In general, the presentation of master/slave relations completely represses the brutality and exploitation that was a commonplace feature of the ante-bellum South.  No slave gets beaten; families are never broken up; the masters are all indulgent parent figures and the slaves are all grown-up children.  Mammy devotes her entire life to being nursemaid to Scarlett even when Scarlett is well into her twenties.  Uncle Peter does the same for Pittypat Hamilton up to and including the latter’s old age.  Nonetheless Margaret Mitchell occasionally gives herself away.  Perhaps the most revealing moment occurs when we see Scarlett’s horrified reaction to the recruitment of several slaves, including some from her father’s plantation, for building breastworks to protect Atlanta:

“Oh, Rhett, if there’s no danger, why are they digging these new breastworks? Is the army so short of men they’ve got to use darkies?”

Scarlett may subscribe, theoretically at least, to the notion instilled by her mother of being kind and affectionate towards her slaves, but nonetheless she regards them as a different and inferior species altogether.

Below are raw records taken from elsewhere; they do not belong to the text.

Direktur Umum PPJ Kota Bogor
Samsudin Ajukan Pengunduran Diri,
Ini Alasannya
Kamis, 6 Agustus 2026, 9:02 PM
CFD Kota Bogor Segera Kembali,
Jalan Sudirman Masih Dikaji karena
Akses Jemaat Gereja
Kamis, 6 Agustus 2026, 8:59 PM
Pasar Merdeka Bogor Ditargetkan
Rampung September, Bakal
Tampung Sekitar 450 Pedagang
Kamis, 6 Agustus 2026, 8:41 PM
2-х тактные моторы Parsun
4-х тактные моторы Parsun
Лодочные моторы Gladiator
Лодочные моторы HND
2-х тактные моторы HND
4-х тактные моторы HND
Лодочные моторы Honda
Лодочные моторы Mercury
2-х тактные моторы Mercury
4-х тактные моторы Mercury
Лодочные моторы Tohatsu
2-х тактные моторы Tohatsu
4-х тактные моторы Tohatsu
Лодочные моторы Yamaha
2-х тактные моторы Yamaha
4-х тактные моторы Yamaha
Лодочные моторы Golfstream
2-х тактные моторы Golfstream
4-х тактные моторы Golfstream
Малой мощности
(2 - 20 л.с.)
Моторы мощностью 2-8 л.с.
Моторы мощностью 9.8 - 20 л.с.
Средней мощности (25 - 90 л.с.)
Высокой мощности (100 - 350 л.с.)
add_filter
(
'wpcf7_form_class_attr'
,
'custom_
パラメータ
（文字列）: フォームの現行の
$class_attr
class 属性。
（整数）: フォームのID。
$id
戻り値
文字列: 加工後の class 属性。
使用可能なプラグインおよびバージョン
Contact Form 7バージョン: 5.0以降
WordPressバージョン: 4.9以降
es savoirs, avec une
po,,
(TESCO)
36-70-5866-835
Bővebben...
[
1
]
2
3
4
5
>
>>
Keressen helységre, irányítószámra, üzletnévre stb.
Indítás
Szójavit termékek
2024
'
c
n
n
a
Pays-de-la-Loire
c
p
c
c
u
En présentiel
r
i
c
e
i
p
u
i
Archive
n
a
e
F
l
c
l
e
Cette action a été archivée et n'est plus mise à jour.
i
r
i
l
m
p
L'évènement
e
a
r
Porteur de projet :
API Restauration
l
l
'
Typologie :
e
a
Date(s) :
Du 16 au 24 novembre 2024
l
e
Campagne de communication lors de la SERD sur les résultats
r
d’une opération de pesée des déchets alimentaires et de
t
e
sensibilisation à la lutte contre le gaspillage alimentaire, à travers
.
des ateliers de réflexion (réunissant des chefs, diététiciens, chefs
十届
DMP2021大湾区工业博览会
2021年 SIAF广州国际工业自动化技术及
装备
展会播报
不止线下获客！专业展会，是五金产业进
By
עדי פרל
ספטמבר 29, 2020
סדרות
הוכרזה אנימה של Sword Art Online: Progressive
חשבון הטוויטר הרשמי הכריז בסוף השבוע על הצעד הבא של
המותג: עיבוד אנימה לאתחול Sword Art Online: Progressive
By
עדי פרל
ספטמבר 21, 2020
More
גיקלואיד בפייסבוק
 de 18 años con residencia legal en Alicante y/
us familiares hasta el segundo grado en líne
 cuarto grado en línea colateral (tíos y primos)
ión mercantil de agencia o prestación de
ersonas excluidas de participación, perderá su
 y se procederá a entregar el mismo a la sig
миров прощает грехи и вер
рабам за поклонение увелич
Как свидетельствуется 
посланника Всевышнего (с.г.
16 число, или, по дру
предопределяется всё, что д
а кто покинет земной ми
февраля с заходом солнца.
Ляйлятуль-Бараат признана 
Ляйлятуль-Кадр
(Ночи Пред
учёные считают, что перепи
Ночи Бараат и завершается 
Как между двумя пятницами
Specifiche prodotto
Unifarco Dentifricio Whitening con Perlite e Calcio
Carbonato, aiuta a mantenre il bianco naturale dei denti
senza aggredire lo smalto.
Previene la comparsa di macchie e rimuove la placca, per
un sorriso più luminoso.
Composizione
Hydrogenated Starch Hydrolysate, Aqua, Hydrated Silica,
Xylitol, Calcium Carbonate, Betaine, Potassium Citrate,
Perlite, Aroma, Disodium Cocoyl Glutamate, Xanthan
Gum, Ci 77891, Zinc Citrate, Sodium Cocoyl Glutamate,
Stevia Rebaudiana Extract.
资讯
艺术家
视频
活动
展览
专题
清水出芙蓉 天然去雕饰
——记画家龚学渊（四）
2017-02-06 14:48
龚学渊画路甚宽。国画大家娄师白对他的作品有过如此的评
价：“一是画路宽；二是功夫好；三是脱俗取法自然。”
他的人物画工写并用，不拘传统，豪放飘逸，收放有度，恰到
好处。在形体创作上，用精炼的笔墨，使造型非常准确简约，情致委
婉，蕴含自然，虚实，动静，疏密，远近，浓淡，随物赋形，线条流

“The first thing that we demand of a wall is that it shall stand up. If it stands up, it is a good wall, and the question of what purpose it serves is separable from that. And yet even the best wall in the world deserves to be pulled down if it surrounds a concentration camp. In the same way it should be possible to say, ‘This is a good book or a good picture, and it ought to be burned by the public hangman.’ Unless one can say that, at least in imagination, one is shirking the implications of the fact that an artist is also a citizen and a human being.”  George Orwell’s comments on the art of Salvatore Dali are equally applicable here.  Unfortunately no one is likely to pull down the walls built by Margaret Mitchell and those who have adapted her work to film.  They are both likely to cast their gloomy shadows on our literature and our film for a long time to come.

Today’s statistics as of 8:00 PM — # of cases worldwide: 7,444,644; # of deaths worldwide: 418,126; # of cases U.S.: 2,065,580; # of deaths U.S.: 115,129.  Our death toll from the virus is now more than 100 times that of China, where the virus originated.